Coup de filet en Allemagne contre un réseau de passeurs
4 décembre 2024En Allemagne, la police allemande et française mènent depuis ce mercredi matin (04.12) une opération contre un réseau de passeurs kurdo-irakiens. Des centaines d'agents sont mobilisés dans les régions de Rhénanie-du-Nord-Westphalie, dans l'ouest du pays, et dans le Bade-Wurtemberg, dans le sud de l'Allemagne.
Ce réseau est soupçonné d'organiser les traversées clandestines de la Manche de personnes migrantes entre la France et le Royaume-Uni.
Il s'agit de "gangs qui recourent à la menace et à la violence pour parquer des êtres humains dans des canots pneumatiques" : ce sont les termes de la ministre allemande de l'Intérieur, Nancy Faser, pour commenter les arrestations et les perquisitions de plusieurs maisons et entrepôts en Allemagne.
L'Allemagne comme base arrière logistique
Une longue enquête du média public britannique BBC, pour laquelle un journaliste s'est fait passer pour un migrant syrien en caméra cachée, a montré comment des canots pneumatiques sont stockés dans des entrepôts en Allemagne, pour ensuite rejoindre la côte française.
L'Agence britannique de lutte contre la criminalité (NCA) confirme ainsi que l'Allemagne est devenue un lieu central pour le stockage de bateaux et de moteurs utilisés pour les traversées de la Manche.
Selon l'Observatoire des migrations de l'Université d'Oxford au Royaume-Uni, depuis 2018, les ressortissants de cinq pays - l'Iran, l'Albanie, l'Irak, l'Afghanistan et la Syrie - représentent les deux tiers des personnes qui traversent la Manche à bord de petites embarcations.
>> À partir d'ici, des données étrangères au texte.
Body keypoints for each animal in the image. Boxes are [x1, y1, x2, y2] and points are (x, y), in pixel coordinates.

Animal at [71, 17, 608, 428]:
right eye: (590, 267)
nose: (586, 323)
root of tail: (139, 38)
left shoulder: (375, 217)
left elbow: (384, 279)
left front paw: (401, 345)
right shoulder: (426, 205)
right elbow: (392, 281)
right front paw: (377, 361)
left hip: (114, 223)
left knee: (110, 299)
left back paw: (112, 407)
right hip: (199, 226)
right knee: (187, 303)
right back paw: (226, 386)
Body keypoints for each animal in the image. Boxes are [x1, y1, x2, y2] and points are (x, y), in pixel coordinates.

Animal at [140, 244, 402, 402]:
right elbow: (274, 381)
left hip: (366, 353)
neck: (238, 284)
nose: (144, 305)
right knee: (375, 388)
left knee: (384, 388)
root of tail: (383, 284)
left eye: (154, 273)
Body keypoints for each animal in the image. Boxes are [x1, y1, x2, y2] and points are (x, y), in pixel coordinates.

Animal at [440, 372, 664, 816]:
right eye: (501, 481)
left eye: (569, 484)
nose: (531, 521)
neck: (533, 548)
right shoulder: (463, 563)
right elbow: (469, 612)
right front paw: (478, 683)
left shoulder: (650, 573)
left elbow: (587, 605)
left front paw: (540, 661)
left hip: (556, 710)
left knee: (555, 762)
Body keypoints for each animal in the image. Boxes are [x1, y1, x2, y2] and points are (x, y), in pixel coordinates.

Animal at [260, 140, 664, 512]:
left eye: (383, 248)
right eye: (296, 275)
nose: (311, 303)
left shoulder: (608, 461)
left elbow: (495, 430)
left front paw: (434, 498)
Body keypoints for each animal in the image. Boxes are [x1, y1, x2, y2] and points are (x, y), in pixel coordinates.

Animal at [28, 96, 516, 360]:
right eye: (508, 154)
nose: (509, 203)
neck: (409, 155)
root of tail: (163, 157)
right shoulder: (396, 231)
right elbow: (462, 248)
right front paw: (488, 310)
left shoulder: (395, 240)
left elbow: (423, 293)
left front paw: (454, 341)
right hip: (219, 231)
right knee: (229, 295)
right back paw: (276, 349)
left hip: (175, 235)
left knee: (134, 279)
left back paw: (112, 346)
Les prix de la traversée peuvent s'élever à plusieurs milliers d'euros. L'ONG Utopia 56, basée à Calais, explique que les passeurs adaptent leurs tarifs aux origines des personnes migrantes, de façon à maximiser le nombre d'embarcations et donc leurs bénéfices.
Ainsi, un Albanais ou un Syrien va par exemple payer davantage qu'un Afghan ou un Soudanais.
Des traversées de plus en plus risquées
D'après Europol, qui est l'agence européenne de police criminelle, un précédent coup de filet dans le réseau de passeurs irakiens et syriens avait montré que ces derniers percevaient entre 1.000 et 3.000 euros par personne qui montait à bord d'une de ces dangereuses embarcations.
Depuis le début de l'année, au moins 72 personnes sont mortes en tentant de rallier l'Angleterre par la mer depuis le littoral français. 2024 sera l'année la plus meurtrière depuis 2018 et le début du phénomène appelé "small boat” au Royaume-Uni : les traversées de la Manche à bord de petits canots pneumatiques motorisés.
Les passeurs surchargent ces canots, ce qui augmente le risque de submersion.
En France, la Premar, la préfecture maritime de la Manche et de la mer du Nord, explique au site d'information sur la migration InfoMigrants que les passeurs "jouent avec les limites". Un porte-parole constate "une évolution claire des prises de risques dans la Manche. Les passagers sont de moins en moins équipés en moyens de survie, type gilets ou brassières de sauvetage".
Ce mauvais approvisionnement en équipement est amplifié par les démantèlements des filières. Et lorsque l'on ne sait pas nager, le danger est immédiat. La plupart des décès cette année ont eu lieu à moins de 300 mètres des côtes.
Les Kurdes dominent le trafic
Enfin, un rapport de l'ONG Global Initative insiste sur l'importance des réseaux de trafic kurdes, qui ont "pris le contrôle des principaux points d'embarquement côtiers dans le nord de la France" depuis quatre ans. D'autres nationalités travaillent sous leurs ordres.
Les réseaux de passeurs kurdes irakiens ont pris le dessus sur les kurdes iraniens, qui se partagent la côte au nord de la France, de Dunkerque à Boulogne-sur-Mer. Chacun opère sur son territoire. Et les portions de côte sont elles-mêmes partagées en fonction des régions d'origine des passeurs.
La présence des passeurs kurdes s'explique en partie historiquement. La communauté kurde vit en Irak, en Iran, en Syrie et en Turquie. Sa volonté d'obtenir un Etat indépendant a "entraîné diverses formes de répression et de persécution, ce qui a entraîné l'exode des Kurdes vers l'Europe et ailleurs, créant des communautés de diaspora" qui, à leur tour, motivent d'autres mouvements migratoires.